Après des jours d'hésitation face à ce qu'ils ont qualifié de «bain de sang» et de «génocide», les Etats-Unis et l'Union européenne ont annoncé envisager des sanctions contre le pouvoir chancelant de M. Kadhafi, de plus en plus isolé après avoir été lâché par ses pairs arabes et plusieurs proches et diplomates.
Face aux violences, les Etats-Unis ont dit envisager «toute une gamme d'options», dont des «sanctions». Les pays de l'UE ont chargé leurs experts d'examiner des gels d'avoirs, des interdictions de visa et d'éventuelles poursuites contre des dirigeants libyens. Et l'Union africaine a finalement réagi, condamnant l'«usage disproportionné de la force contre les civils» et appelant au dialogue. «C'est un massacre en Libye», hurle Omar Ali Mohamed Al-Assadi qui a fui en Tunisie. «Je veux l'intervention de l'Occident pour arrêter ce massacre tout de suite, il faut que les Européens soutiennent les Libyens et ne cherchent pas le pétrole car Kadhafi est fini, il va tomber».La Commission européenne s'est dite préoccupée par le risque de catastrophe humanitaire et évaluait les besoins en cas d'exode de la population qui fuit via la frontière tunisienne, au moment où l'évacuation de dizaines de milliers d'étrangers se poursuivait par air et par mer, dans des conditions difficiles.
Prix record pour le pétrole
La Libye détenant les plus importantes réserves de pétrole en Afrique, le pétrole poursuivait son envolée sur les marchés, atteignant des prix records depuis plus de deux ans, de crainte d'un effet domino sur d'autres exportateurs du continent noir ou du Moyen-Orient.
Plusieurs groupes pétroliers comme le Français Total, l'Italien ENI et l'Espagnol Repsola ont suspendu leurs activités dans le pays et rapatriaient leurs employés.
Sourd aux véhémentes protestations internationales, Mouammar Kadhafi, le plus ancien dirigeant du monde arabe au pouvoir depuis plus de 40 ans, a appelé la police, l'armée et ses partisans à réprimer les contestataires, avertissant de possibles «boucheries» et menaçant de «purger (le pays) maison par maison».
«Capturez les rats!», a-t-il dit en parlant de ses opposants dans un discours télévisé enflammé et belliqueux mardi soir.
Entre 300 et 2 000 morts
Depuis le début de la révolte le 15 février, 300 personnes ont été tuées, selon un bilan officiel, la plupart à Benghazi, deuxième ville du pays située à 1 000 km à l'est de Tripoli et foyer de l'insurrection.
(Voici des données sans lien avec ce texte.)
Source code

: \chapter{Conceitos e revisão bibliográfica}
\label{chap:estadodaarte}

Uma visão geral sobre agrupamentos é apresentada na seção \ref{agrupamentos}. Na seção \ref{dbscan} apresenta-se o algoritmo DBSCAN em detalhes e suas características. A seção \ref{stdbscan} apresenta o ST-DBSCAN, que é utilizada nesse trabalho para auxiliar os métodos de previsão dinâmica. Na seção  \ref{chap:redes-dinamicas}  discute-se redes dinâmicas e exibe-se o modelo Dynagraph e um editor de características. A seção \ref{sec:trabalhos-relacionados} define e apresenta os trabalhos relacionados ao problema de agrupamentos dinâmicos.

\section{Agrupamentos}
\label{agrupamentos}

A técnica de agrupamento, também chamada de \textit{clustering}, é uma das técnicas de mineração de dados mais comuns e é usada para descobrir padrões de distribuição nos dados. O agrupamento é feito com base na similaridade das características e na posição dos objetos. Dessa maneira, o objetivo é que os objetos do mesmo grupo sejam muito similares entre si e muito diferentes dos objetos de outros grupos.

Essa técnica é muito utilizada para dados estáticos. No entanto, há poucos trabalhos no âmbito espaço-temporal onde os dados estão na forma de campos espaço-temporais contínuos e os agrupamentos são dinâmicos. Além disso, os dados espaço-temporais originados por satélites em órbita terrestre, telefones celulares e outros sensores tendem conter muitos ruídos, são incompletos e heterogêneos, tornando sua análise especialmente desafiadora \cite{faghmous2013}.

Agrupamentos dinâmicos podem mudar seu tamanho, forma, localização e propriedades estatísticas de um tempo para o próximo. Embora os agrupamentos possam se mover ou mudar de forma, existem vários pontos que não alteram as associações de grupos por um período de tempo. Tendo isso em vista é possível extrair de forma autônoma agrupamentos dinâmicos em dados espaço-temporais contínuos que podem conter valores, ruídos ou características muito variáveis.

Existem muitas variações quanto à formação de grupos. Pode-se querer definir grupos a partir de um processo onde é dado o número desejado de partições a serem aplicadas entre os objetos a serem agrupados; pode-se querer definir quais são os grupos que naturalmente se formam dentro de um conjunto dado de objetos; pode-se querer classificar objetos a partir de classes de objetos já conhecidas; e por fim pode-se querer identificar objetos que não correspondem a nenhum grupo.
La Fédération internationale des ligues de droits de l'homme (FIDH) a parlé d'au moins 640 morts, dont 275 à Tripoli et 230 à Benghazi. Et un médecin français tout juste rentré de Benghazi, Gérard Buffet, a évoqué «plus de 2.000 morts» uniquement dans cette ville.
Les opposants semblaient contrôler cette région orientale, de la frontière égyptienne jusqu'à la localité d'Ajdabiya plus à l'ouest, en passant par Tobrouk, Derna et Benghazi, selon des journalistes et des habitants. Des journalistes ont vu des insurgés, en majorité armés, sur la route longeant la Méditerranée jusqu'à Derna où des habitants ont affirmé que des soldats s'étaient ralliés à l'insurrection et démenti des déclarations officielles sur l'instauration d'un émirat islamique.
«Faire peur à l'Europe»
Ces allégations visent «à faire peur à l'Europe», a dit l'un d'eux. A l'extérieur de Derna, des jeunes hommes barbus transportaient des mitrailleuses dans des pick-up, affirmant avoir pris ces armes à des miliciens loyaux à Kadhafi. A proximité, une centaine de personnes réunies à l'extérieur d'une mosquée scandaient: «Kadhafi, tu as fait ton temps».
Sur la route côtière, les gens faisaient le signe de la victoire, manifestaient leur joie et disaient être sûrs que le colonel Kadhafi serait bientôt renversé. Des insurgés brandissaient le drapeau de la monarchie libyenne du roi Idriss, renversée par M. Kadhafi en 1969, qui s'est imposé comme un symbole de la révolte.